Spoiler Alert! City of Heavenly Fire is the sixth and final book in the Mortal Instruments series by Cassandra Clare. Therefore, this review contains major spoilers for the entire series, but especially the fifth book, City of lost Souls. You have been warned.
Right before The Hobbit movies started coming out in the theater, I excitedly read the book. I had read it when I was younger, but hadn’t appreciated it as much, so I was due for a thorough re-read. You can imagine my disappoint when I went to the first movie and they had added two characters that weren’t in the book and inserted a weird love story as well. But what was even more disappointing than the tweaks they made to the first third of the story was the second movie. It was dull, unexciting, and fell very short of my expectations. The third movie made up for some of my disappointment, but overall the trilogy was not what I expected it to be, especially after Peter Jackson’s incredible work with the Lord of the Rings trilogy.
But why am I telling you this story of yet another book to movie adaption disappointment? Because it’s the second movie I want to focus on, just like I need to take some time to focus on the third and fourth books in The Mortal Instruments series, as I reflect on the sixth and final book. With any story, the most exciting parts take place in the beginning and at the end. A well-written middle is also exciting and good, but it’s not as good as the beginning and end. The middle is where the tough stuff happens, where the story really forms, and it’s hard. It’s hard to get through, it’s hard to imagine being in. That’s why the second Hobbit movie felt so poorly done. When Peter Jackson divided a 366 page book into a three part movie trilogy, he failed to consider one very important thing: he would be dedicating an entire movie to the middle of a story. Let that sink in, and consider possibly your own distaste for that particular movie. Explains a lot, doesn’t it?

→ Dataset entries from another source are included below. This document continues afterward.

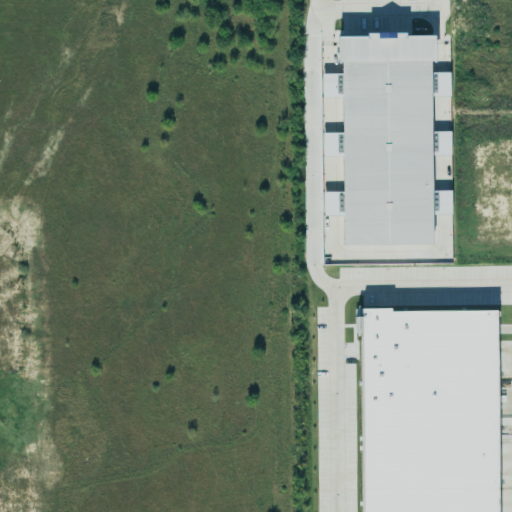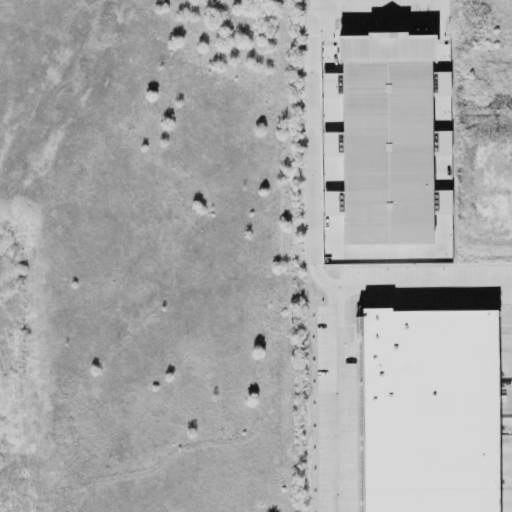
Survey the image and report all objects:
road: (367, 10)
building: (386, 136)
building: (385, 139)
road: (307, 265)
road: (420, 288)
building: (422, 408)
building: (428, 410)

Now, let me consider City of Glass and City of Fallen Angels, the third and fourth book in The Mortal Instruments series. If you recall from my reviews, I did not enjoy these books as much as I did the books preceding and following them. And as I reached the conclusion of the last book, City of Heavenly Fire, I saw just how necessary much of what happened in the third and fourth books was. Although, I really still could have done without all the angst and weird love triangle action.
My point is this: City of Heavenly Fire is a-m-a-z-i-n-g, and seriously makes up for any dragging or frustration in the other books, especially the third and fourth. It starts off kind of slow, but once I finally let myself get into it, I could not put it down. I honestly don’t even know where to start with summarizing it, so much happened in its 726 pages, that I’ll just share the Goodreads summary, even though I try not to do that:
Sebastian Morgenstern is on the move, systematically turning Shadowhunter against Shadowhunter. Bearing the Infernal Cup, he transforms Shadowhunters into creatures out of nightmare, tearing apart families and lovers as the ranks of his Endarkened army swell.
The embattled Shadowhunters withdraw to Idris – but not even the famed demon towers of Alicante can keep Sebastian at bay. And with the Nephilim trapped in Idris, who will guard the world against demons?
When one of the greatest betrayals the Nephilim have ever known is revealed, Clary, Jace, Isabelle, Simon, and Alec must flee – even if their journey takes them deep into the demon realms, where no Shadowhunter has set foot before, and from which no human being has ever returned…
Mesmerized is the best way to describe how I feel about this book. Cassandra Clare once again expanded the universe these books take place in without making it seem burdensome or overwhelming. She even introduced a whole new set of characters. I was initially concerned that they would detract from the story, but they served to add to it. I look forward to, at some point, reading the series that spins off from those characters.
The new characters aside, though, I cannot get enough of how well Clare wraps up each character’s story without making it seem like their lives stop when the book ends. There was one character whose ending was as little too convenient, but I love the character too much to care. My favorite character ending however, was Sebastian’s. It was horrific, beautiful, poignant, and redemptive. I’m trying not to spoil it too much, but know that it brings a lot of closure to his whole story.
I did not expect to love City of Heavenly Fire as much as I did. I was feeling a little down on the series as a whole because of some of the problems I had with previous books. But like I mentioned earlier, those books were the middle of a very long story. While I wish they had been written better, in the grand scheme of the entire series, they are somewhat forgivable. If you are struggling to get through this series, keep reading. It gets better. City of Heavenly Fire is so worth it.
City of Heavenly Fire by Cassandra Clare gets 5/5 stars.